The barest lift of her eyebrows was my only answer. Otherwise, she remained intent on her work, her hands working deftly over mine, taping up my wrists and knuckles.
I went on, beating the dead horse, even though it was too late to change anything. “We could’ve figured out a way to look like we were fighting, but both get out of there alive.”
“Yeah,” Yasuo chimed in. “You’d take a few hits for Emma, wouldn’t you, D?”
I nodded enthusiastically. If anyone knew how to take a few hits, it was me.
“They’d know,” Emma said simply. “It’s better this way.”
I gave it up, knowing she was probably right. It would’ve been a big red flag if we’d both walked away from our fight when pretty much every other bout ended with a couple of Tracers toting away the loser.
And Emma wasn’t the only one who’d backed out, either. Only about thirty Acari had stepped up to begin with, and then some dropped out once they saw just how serious the combat was. As far as I was concerned, those girls weren’t thinking about the big picture. They didn’t want to get off the island as badly as I did.
I needed to escape. When I contemplated my future, killing teenage girls didn’t strike me as the most sustainable thing for me to be doing in the long term.
“Just be careful.” Emma calmly ripped the tape and smoothed down the edges. “Girls are dying, Drew.”
“Thirteen girls dead in twenty-one fights,” I agreed quietly.
“Not exactly stellar numbers,” Yasuo said.
“And those are the ones we saw die.” Emma’s eyes met mine and we grew still. She pinned me with that stoic stare. “Who knows where the others were taken, or if we’ll ever see them again?”
“Ambassadors, my ass,” I muttered, spotting Master Alcántara in the crowd. “They’re training us to be killers.”
Which meant there was no room for error. Unlike the sparring we did in class, the tournament had no point system, no time limits.
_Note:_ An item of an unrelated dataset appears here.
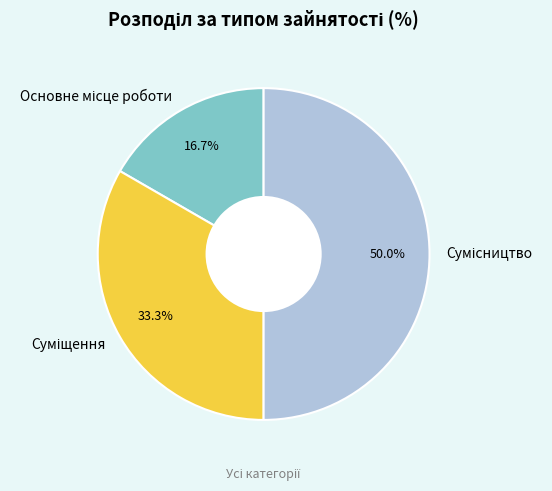

How many segments does this pie chart have?

3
There was only one rule: The last girl standing won.
Emma sighed, turning my hand over in hers. “How does it feel?”
Holding my breath, I carefully wriggled the fingers on my left hand. The pinkie and ring finger were bound together, but the rest were mobile, if not sore.
And sore was an understatement. I was battered and bruised, and didn’t know how much longer I could go on. “Feels good,” I said, lying.
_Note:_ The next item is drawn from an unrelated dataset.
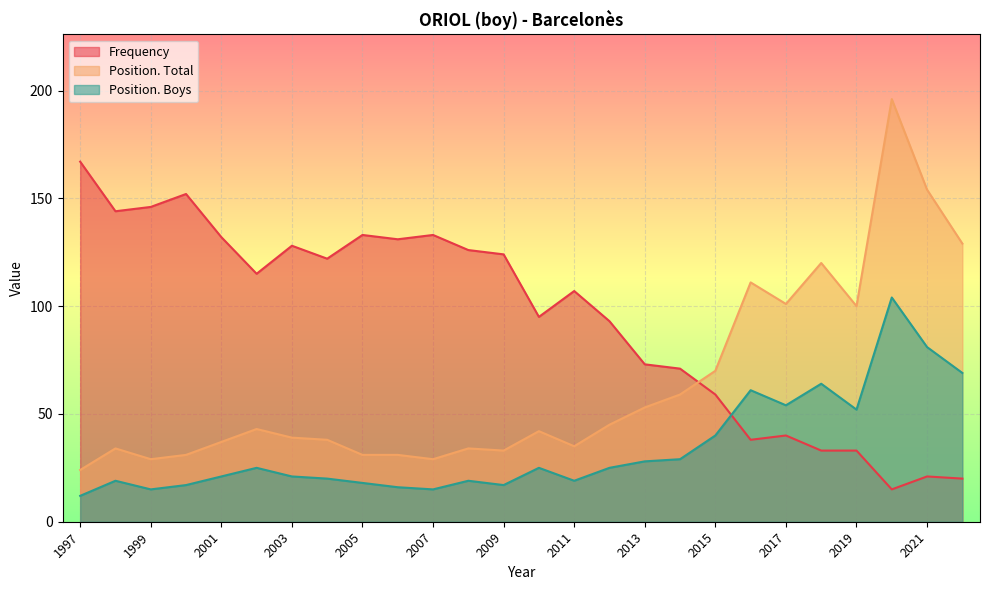

How many intersections are there between Position. Total and Frequency?

1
“It’s not too late. You can pull out.”
“Didn’t we just have this conversation?” I’d spoken to her, but my gaze had drifted to the stage, where Alcántara was looking at the day’s fight bracket. I shivered, feeling a wave of that nervous-morbid-excited fascination. “Because you know I can’t.”
Finding fresh resolve, I glanced from Emma to Yasuo. “Look, guys. I need your support. I’ve made my decision. I’m going all the way.”
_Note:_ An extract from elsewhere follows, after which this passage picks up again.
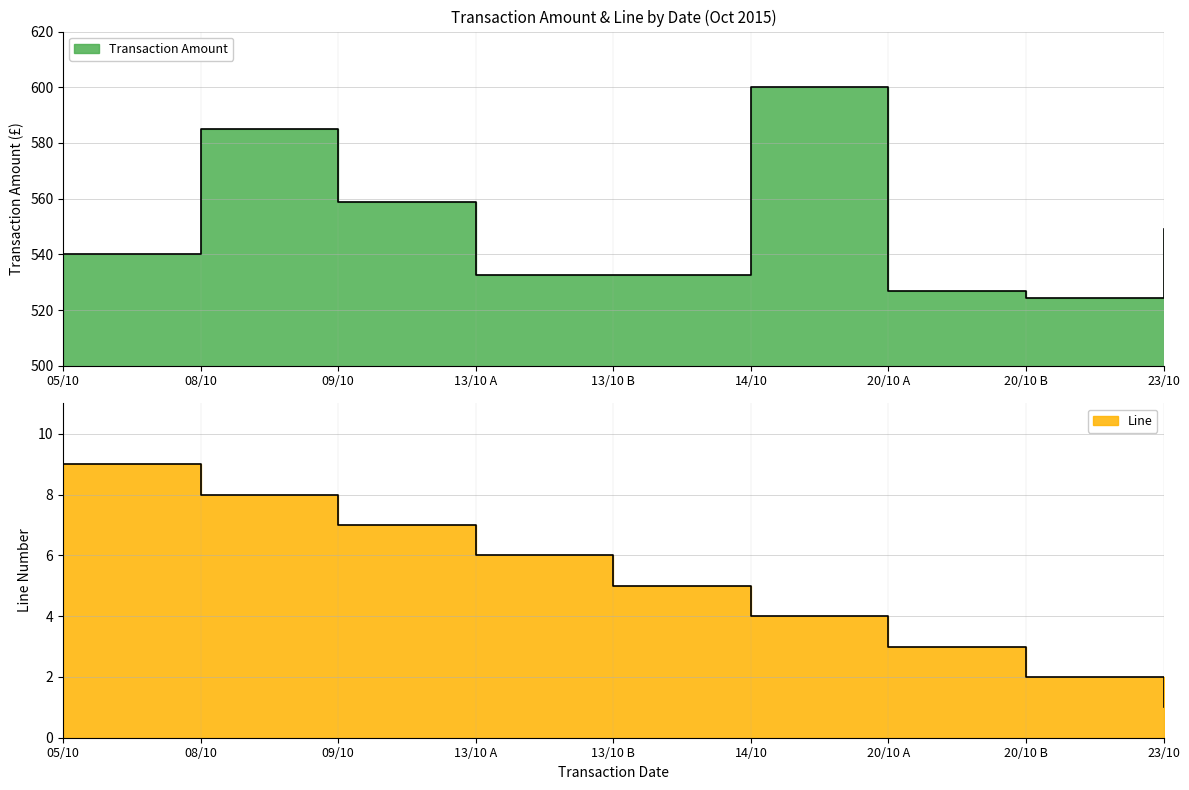

What value does the Line series have at 05/10?

9.0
“That’s it. Hand it over.” Yas grabbed the tape. We both shot him a look, and he said, “You’ll see.”
He took Emma’s hand and looped the roll on her finger. “Hold that,” he told her, and pulled down a long strip. He twisted the stretch of tape into a tight coil, ripped it free, then began to wind it around the knuckles of my good hand. He flashed us a smile. “A little Muay Thai technique. Now you just tape over this, and you’ve got some extra power.”
I flexed my right hand into a fist. It did feel extra strong somehow, like a medical-tape version of brass knuckles. “Nice.”
He gave Emma a broad smile. “We’re gonna make D here a fighting machine.”
I laughed. “Not exactly the words I’d use.”
“Come on. You creamed Stefinne. She was beating you to a pulp, then suddenly . . . BAM.” He punched fist into hand. “Using the hilt of your sword on her temple—genius, D. Knockout. Acari Drew advances to the semifinals.”